Ahead of the 2016 and 2020 presidential and parliamentary elections, the ruling New Patriotic Party led by President Nana Addo Dankwa Akufo-Addo promised to cut unemployment in the country. (John Moore/Getty Images)

Sachibu said some of his friends got jobs in the security sector courtesy of the minister but said the lawmaker could do better.

“He’s doing great for the constituency, but we need him to do more. We have some of our colleagues who got jobs in the public sector through his efforts. We rallied behind him during the elections, so he should give a slot [for a bigger post] to someone from Busunu. We don’t care if the beneficiary supports the government or not.”

Jinapor, 38, a lawyer by profession and son of Mahama Abdulai, a Buipewura, or a traditional chief in Central Gonja district, Savannah Region, defended his development record.

“At a constituency level, we’ve employed a good number of people from here. The government has also done well to create employment opportunities across the country. I won’t quarrel with those who chose to express themselves in the manner they did.”

He said he plans to establish a shea processing factory to support the women and construct a secondary school in Busunu, including “a good number of other interventions we have rolled out.”

Ghana is faced with 12 percent youth unemployment and more than 50 percent underemployment, both higher than overall unemployment rates in Sub-Saharan African countries, according to the World Bank.

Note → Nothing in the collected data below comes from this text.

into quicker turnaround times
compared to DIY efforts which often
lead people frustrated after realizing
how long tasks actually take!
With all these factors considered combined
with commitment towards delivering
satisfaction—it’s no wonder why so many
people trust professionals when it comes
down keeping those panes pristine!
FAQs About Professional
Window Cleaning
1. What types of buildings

Ahead of the 2016 and 2020 presidential and parliamentary elections, the ruling New Patriotic Party led by President Nana Addo Dankwa Akufo-Addo promised to cut unemployment in the country.

Ghana is faced with 12 percent youth unemployment and more than 50 percent underemployment, both higher than overall unemployment rates in Sub-Saharan African countries, according to the World Bank. (Win McNamee/Getty Images)

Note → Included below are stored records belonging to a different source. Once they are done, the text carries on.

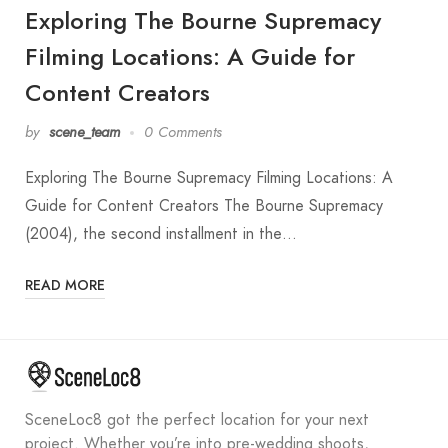
Exploring The Bourne Supremacy
Filming Locations: A Guide for
Content Creators
by
scene_team
0 Comments
Exploring The Bourne Supremacy Filming Locations: A
Guide for Content Creators The Bourne Supremacy
(2004), the second installment in the…
READ MORE
SceneLoc8 got the perfect location for your next
project. Whether you’re into pre-wedding shoots,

“You heard the president say he’s going to create a million jobs in the next three years, but the economy is taking a beating due to the Covid-19 pandemic. But we will still deliver on our promise to the youths,” Jinapor told Zenger News.

A public policy advocate and the executive chair of the Northern Development and Democratic Institute, Mustapha Sanah, said that the young men’s demands were hasty, even though they acted within their rights.

“It is good for them to demand jobs, not food, but I don’t think they’re fair to their member of parliament who has been in the job for barely six months,” he told Zenger News.

“And this unemployment menace has been with us for a very long time.”

He said the youngsters’ action does not signal a change in Ghana’s voter behavior of accepting gifts from politicians for votes.

“It’s too early to say whether what the young people did could be a game-changer in our politics. The outcome of the next elections in December 2024 and the reaction of both the politicians and the voters will tell if Ghana’s politics evolved over the next few years.”